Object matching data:
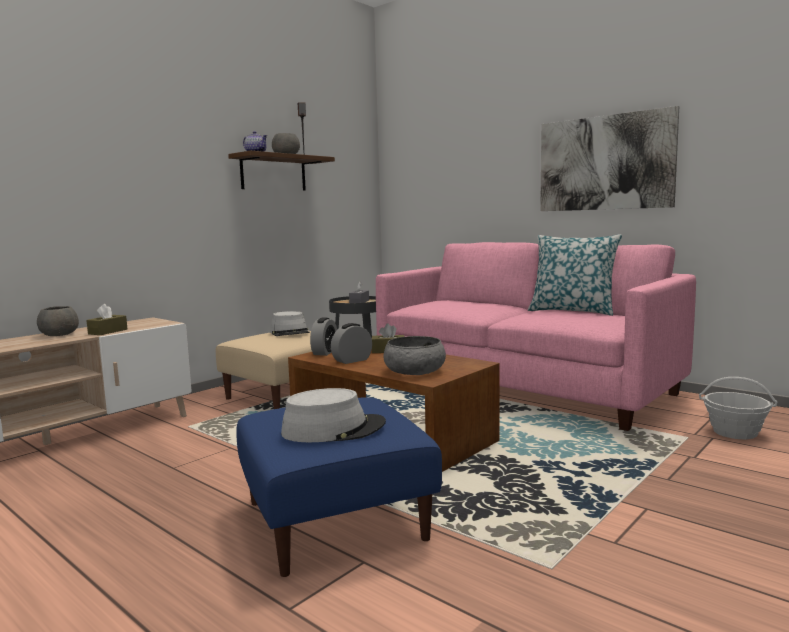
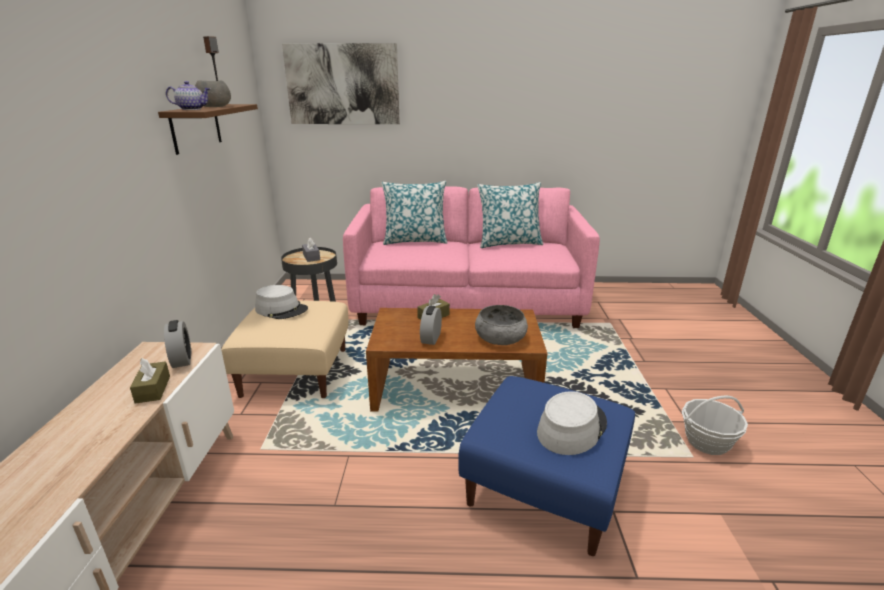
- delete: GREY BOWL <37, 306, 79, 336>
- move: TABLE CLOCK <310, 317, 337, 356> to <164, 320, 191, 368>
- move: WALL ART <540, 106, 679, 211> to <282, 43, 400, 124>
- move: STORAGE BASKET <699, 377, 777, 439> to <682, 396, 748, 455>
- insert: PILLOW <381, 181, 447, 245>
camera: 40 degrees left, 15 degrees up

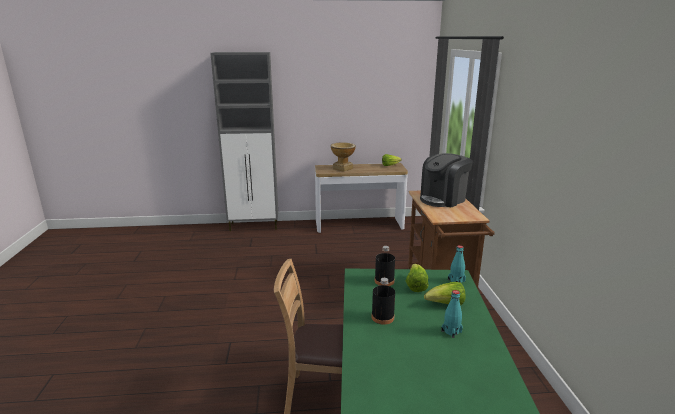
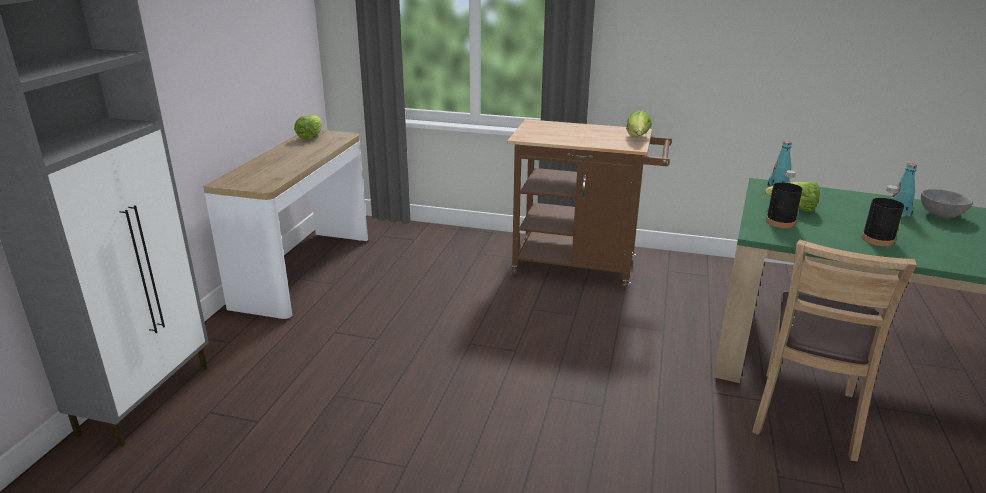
- delete: DECORATIVE VASE <331, 143, 356, 172>
- delete: COFFEE MAKER <420, 153, 473, 207>
- move: LETTUCE <424, 282, 465, 305> to <626, 110, 652, 137>
- insert: GREY BOWL <921, 189, 973, 218>
camera: 70 degrees left, 5 degrees up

_WORK INSTRUCTION_. What lines in the records above include the string "left"? Copy each one.

_THE ANSWER_.
camera: 40 degrees left, 15 degrees up
camera: 70 degrees left, 5 degrees up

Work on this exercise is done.